なぜ仮想通貨は流出するか?日本では4度目の流出、身を守る手段は?

2019年7月12日、仮想通貨交換所「BITPoint」から時価35億円相当の仮想通貨が流出したと報道されました。それにしても、実体のない仮想通貨が流出するとはどういうことなのでしょう?本日は仮想通貨の流出とはどういうことなのか、またその原因についての話題です。

仮想通貨の「流出」とは?

仮想通貨が「流出」するとは、仮想通貨が不正に盗まれることを指します。もし銀行で例えるのであれば、銀行に強盗が入って、預けていたお金が盗まれてしまうということです。

仮想通貨取引の仕組み

仮想通貨を取引する際には、「秘密鍵」と呼ばれる特別な英数字が必要となります。「秘密鍵」は口座ごとに発行されており、この「秘密鍵」を使うことで仮想通貨を別の口座へ移動させることができます。そのため、この「秘密鍵」が他人に知られてしまうと、他人が仮想通貨を自由に送金できるようになってしまい、盗まれてしまいます。

つまり、仮想通貨が「流出」してしまうということは、この「秘密鍵」が意図せず他人に知られてしまうことが原因です。通常ではこの「秘密鍵」は他者にはわからないように厳重に管理されているのですが、何らかの方法で悪意のある他者に渡ってしまうと仮想通貨が知らぬ間に別の口座へ移されてしまうのです。

__提供資料__.
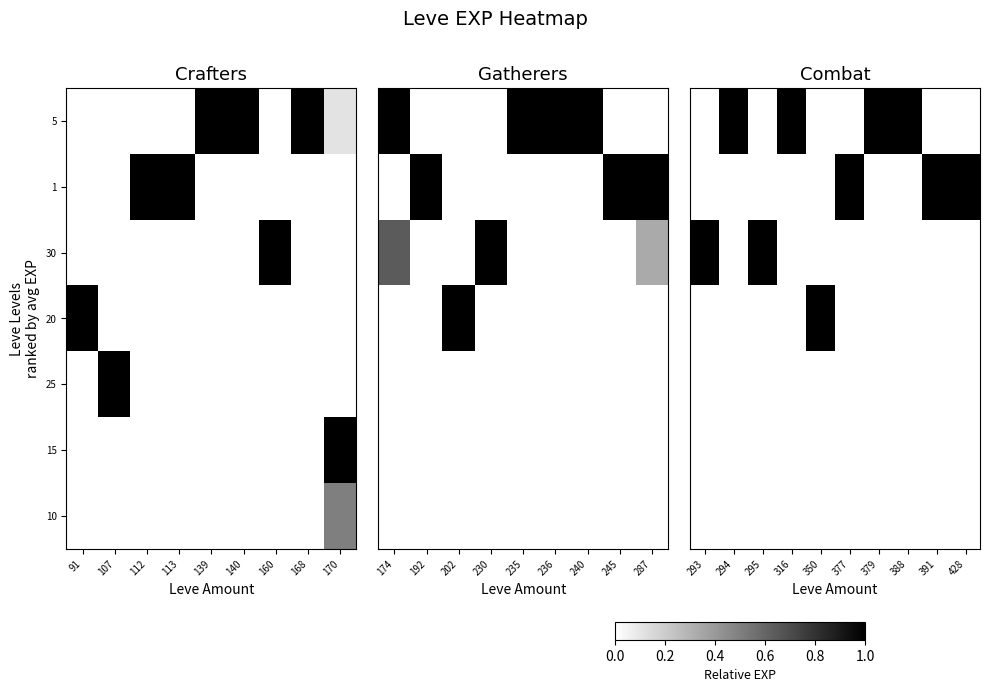

Between 140 and 170, which is larger?

140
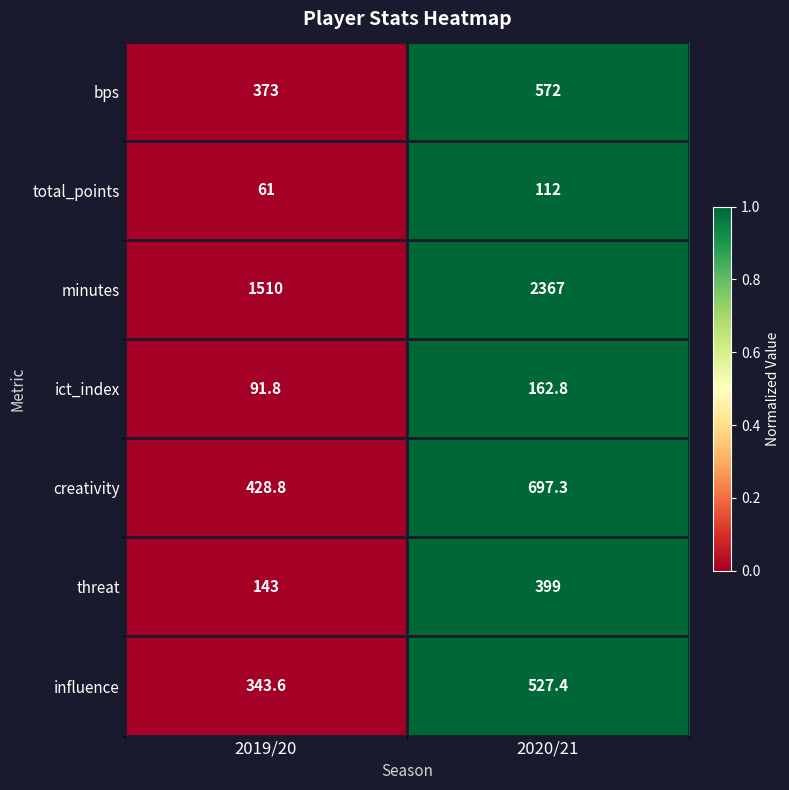

What is the highest value of the total_points series?

112.0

__課題__.
仮想通貨の流出を扱った本文のうち、「仮想通貨の「流出」とは?」から「しまい、盗まれてしまいます。」までを一字も変えずに書き写しなさい。 本文だけを根拠として答えること。

__解答__.
仮想通貨の「流出」とは?

仮想通貨が「流出」するとは、仮想通貨が不正に盗まれることを指します。もし銀行で例えるのであれば、銀行に強盗が入って、預けていたお金が盗まれてしまうということです。

仮想通貨取引の仕組み

仮想通貨を取引する際には、「秘密鍵」と呼ばれる特別な英数字が必要となります。「秘密鍵」は口座ごとに発行されており、この「秘密鍵」を使うことで仮想通貨を別の口座へ移動させることができます。そのため、この「秘密鍵」が他人に知られてしまうと、他人が仮想通貨を自由に送金できるようになってしまい、盗まれてしまいます。